|Fall 2020||STATS 250: Introduction to Statistics and Data Analysis||Jack Miller, Ph.D.||Graduate Student Mentor, Graduate Student Instructor|
|Fall 2019, Winter 2020||STATS 250: Introduction to Statistics and Data Analysis||Brenda Gunderson, Ph.D.||Graduate Student Mentor, Graduate Student Instructor|
|Spring 2018||STATS 250: Introduction to Statistics and Data Analysis||Brenda Gunderson, Ph.D.||Graduate Student Instructor|
|Winter 2018||STATS 415: Data Mining||Liza Levina, Ph.D.||Graduate Student Instructor|
|Fall 2017||STATS 500: Statistical Learning I: Regression||Brian Thelan, Ph.D.||Graduate Student Instructor|
|2018, 2019||Introduction to the R Statistical Computing Environment||John Fox, Ph.D.||Teaching Assistant|
|2018, 2019||Multilevel Models I: Introduction and Application||Mark Manning, Ph.D.||Teaching Assistant|
|Spring 2012||BIOS 40411: Biostatistics||Gary Lamberti, Ph.D.||Undergraduate Teaching Assistant|
The best thing about being a statistician is that you get to play in everyone’s backyard.

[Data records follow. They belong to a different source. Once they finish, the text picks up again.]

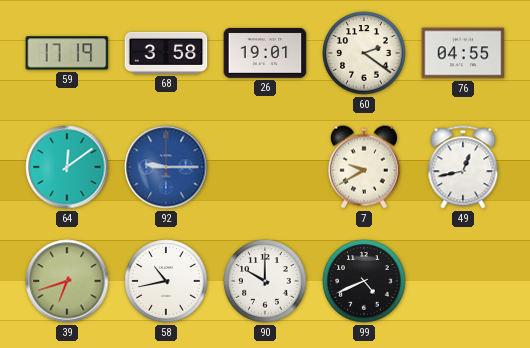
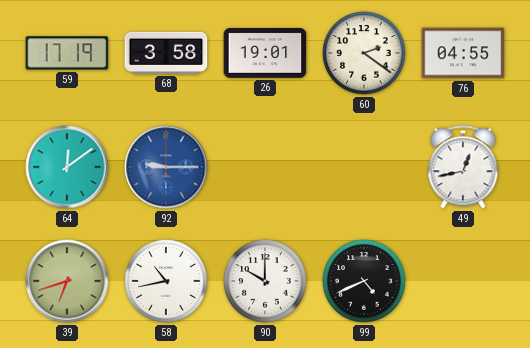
7: 9:40 -> none
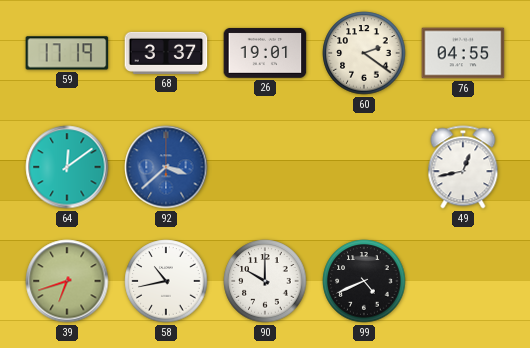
68: 3:58 -> 3:37
92: 9:15 -> 3:38
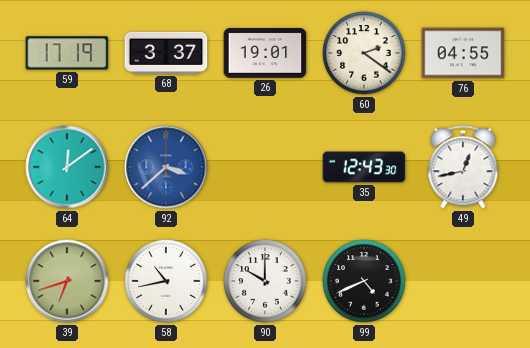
35: none -> 12:43
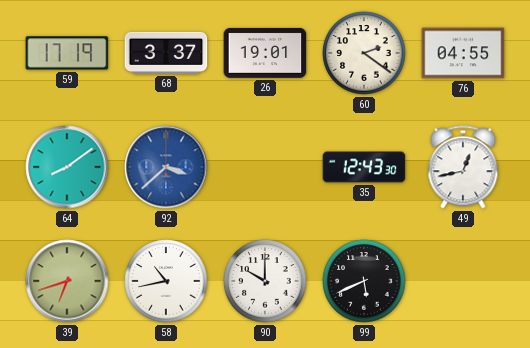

The (probably overused) above quote from John Tukey captures not only what I love most about statistics, but also my approach to teaching undergraduate statistics. My teaching seeks to connect statistics to students’ lives and interests, and I am focused on helping them understand the bigger picture of their work. In an introductory course, this involves having students work together and think deeply about what conclusions they can and cannot draw from their analyses, and the non-statistical impact those conclusions might have. Similarly, in an upper-level undergraduate data mining course, I encouraged students to think carefully about tradeoffs between model performance and interpretability, and brought in news stories highlighting ethical issues in data science.
Over summer 2020, I worked with Jack Miller, Ph.D., to redesign the University of Michigan’s introductory statistics course (STATS 250) to focus on simulation-based inference, and to move labs and other activities to more deeply integrate R via RStudio. Through this work, I’m able to make a strong impact on how we engage learners in statistics, and get them excited about a course they may have been told to fear. Concurrently, I am working with other graduate students at Michigan to develop a mentorship program for Graduate Student Instructors to focus on evidence-based and inclusive teaching strategies to better cultivate the next generation of statisticians.